When a number of these units are connected in layers, we get a multilayer perceptron. When counting layers, we ignore the input layer. So the softmax classifier can be considered a one layer neural network. Here is a neural network picture and the corresponding matrix picture for a two layer model:

_images/neural_net.jpeg _images/mlp2.jpg

Here is a neural network picture and the corresponding matrix picture for a three layer model:

_images/neural_net2.jpeg _images/mlp3.jpg

We can use the following elementwise notation for the neural network picture (e.g. similar to the one used in UFLDL):

\[x_i^{(l)} = f(b_i^{(l)} + \sum_j w_{ij}^{(l)} x_j^{(l-1)})\]

Here \(x_i^{(l)}\) refers to the activation of the \(i\) th unit in \(l\) th layer. We are counting the input as the 0’th layer. \(f\) is the activation function, \(b_i^{(l)}\) is the bias term. \(w_{ij}^{(l)}\) is the weight connecting unit \(j\) from layer \(l-1\) to unit \(i\) from layer \(l\). The corresponding matrix notation is:

\[x^{(l)} = f(W^{(l)} x^{(l-1)} + b^{(l)})\]

Programming Example

In this section we introduce several Knet features that make it easier to define complex models. As our working example, we will go through several attempts to define a 3-layer MLP. Here is our first attempt:

function mlp3a(w, x0)
    x1 = relu(w[1] * x0 .+ w[2])
    x2 = relu(w[3] * x1 .+ w[4])
    return w[5] * x2 .+ w[6]

We can identify bad software engineering practices in this definition in that it contains a lot of repetition.

The key to controlling complexity in computer languages is abstraction. Abstraction is the ability to name compound structures built from primitive parts, so they too can be used as primitives.

Defining new operators

We could make the definition of mlp3 more compact by defining separate functions for its layers:

function mlp3b(w, x0)
    x1 = relu_layer1(w, x0)
    x2 = relu_layer2(w, x1)
    return pred_layer3(w, x2)

function relu_layer1(w, x)
    return relu(w[1] * x .+ w[2])

function relu_layer2(w, x)
    return relu(w[3] * x .+ w[4])

function pred_layer3(x)
    return w[5] * x .+ w[6]

This may make the definition of mlp3b a bit more readable. But it does not reduce the overall length of the program. The helper functions like relu_layer1 and relu_layer2 are too similar except for the weights they use and can be reduced to a single function.

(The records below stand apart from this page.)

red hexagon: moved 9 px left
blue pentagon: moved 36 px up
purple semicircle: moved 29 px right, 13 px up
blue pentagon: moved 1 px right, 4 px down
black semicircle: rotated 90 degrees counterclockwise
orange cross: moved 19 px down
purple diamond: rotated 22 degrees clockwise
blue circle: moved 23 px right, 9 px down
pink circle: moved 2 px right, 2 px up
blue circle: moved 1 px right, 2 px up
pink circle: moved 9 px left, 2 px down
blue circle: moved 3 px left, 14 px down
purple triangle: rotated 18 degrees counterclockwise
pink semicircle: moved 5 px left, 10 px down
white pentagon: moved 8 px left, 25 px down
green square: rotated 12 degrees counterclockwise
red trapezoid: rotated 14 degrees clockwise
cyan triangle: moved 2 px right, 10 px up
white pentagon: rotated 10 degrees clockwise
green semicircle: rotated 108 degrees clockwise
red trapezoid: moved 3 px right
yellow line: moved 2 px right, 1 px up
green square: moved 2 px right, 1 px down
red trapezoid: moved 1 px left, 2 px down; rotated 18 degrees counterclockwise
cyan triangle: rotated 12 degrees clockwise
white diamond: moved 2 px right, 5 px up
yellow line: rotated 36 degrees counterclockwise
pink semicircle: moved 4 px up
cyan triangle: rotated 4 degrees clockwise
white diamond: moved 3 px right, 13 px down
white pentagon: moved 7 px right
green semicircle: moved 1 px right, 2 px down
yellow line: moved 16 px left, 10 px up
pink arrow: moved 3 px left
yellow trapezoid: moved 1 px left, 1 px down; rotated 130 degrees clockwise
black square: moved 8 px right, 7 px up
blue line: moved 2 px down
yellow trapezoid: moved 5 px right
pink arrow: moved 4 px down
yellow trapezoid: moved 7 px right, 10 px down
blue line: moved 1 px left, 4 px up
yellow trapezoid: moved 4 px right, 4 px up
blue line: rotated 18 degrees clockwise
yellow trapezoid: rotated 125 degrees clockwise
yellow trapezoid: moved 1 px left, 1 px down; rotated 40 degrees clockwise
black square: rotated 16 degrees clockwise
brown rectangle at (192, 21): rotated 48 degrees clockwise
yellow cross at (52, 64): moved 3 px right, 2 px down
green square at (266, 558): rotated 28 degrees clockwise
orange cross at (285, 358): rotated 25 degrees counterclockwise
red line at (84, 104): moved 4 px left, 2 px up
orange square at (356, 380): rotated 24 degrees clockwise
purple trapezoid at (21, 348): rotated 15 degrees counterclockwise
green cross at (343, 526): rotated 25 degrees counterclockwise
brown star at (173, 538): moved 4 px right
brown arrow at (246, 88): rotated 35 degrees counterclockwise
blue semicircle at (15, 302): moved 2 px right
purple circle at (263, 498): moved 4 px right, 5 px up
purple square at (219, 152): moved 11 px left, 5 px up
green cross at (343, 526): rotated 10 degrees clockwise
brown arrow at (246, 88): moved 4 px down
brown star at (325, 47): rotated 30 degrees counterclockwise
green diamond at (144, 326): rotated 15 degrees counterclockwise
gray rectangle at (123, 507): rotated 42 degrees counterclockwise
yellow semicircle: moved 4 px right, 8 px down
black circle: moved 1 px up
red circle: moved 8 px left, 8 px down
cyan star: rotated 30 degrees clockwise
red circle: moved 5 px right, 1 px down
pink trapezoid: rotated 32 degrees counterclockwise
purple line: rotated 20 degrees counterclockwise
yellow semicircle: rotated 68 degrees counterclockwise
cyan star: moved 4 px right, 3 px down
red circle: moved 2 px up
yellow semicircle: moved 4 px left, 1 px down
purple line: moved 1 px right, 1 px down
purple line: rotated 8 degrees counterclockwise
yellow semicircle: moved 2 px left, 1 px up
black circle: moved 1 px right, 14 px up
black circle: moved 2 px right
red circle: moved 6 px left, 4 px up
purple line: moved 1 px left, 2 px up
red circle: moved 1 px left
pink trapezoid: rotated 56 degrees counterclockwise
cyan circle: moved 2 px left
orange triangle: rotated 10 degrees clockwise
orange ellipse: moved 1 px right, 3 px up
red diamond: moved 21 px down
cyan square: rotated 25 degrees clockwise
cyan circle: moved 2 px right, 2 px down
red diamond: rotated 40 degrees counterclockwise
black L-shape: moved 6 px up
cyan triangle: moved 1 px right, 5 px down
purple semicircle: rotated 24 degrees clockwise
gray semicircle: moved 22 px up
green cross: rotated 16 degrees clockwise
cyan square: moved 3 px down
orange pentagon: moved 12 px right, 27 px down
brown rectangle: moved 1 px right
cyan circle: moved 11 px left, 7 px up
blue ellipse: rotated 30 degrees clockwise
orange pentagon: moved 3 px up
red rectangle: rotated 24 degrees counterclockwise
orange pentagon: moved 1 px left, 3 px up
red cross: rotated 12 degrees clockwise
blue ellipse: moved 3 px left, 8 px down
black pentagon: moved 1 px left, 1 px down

Increasing the number of layers

We can define a more general mlp model of arbitrary length. With weights of length 2n, the following model will have n layers, n-1 layers having the relu non-linearity:

function mlp_nlayer(w,x)
    for i=1:2:length(w)-2
        x = relu(w[i] * x .+ w[i+1]))
    return w[end-1] * x .+ w[end]

In this example stacking the layers in a loop saved us only two lines, but the difference can be more significant in deeper models.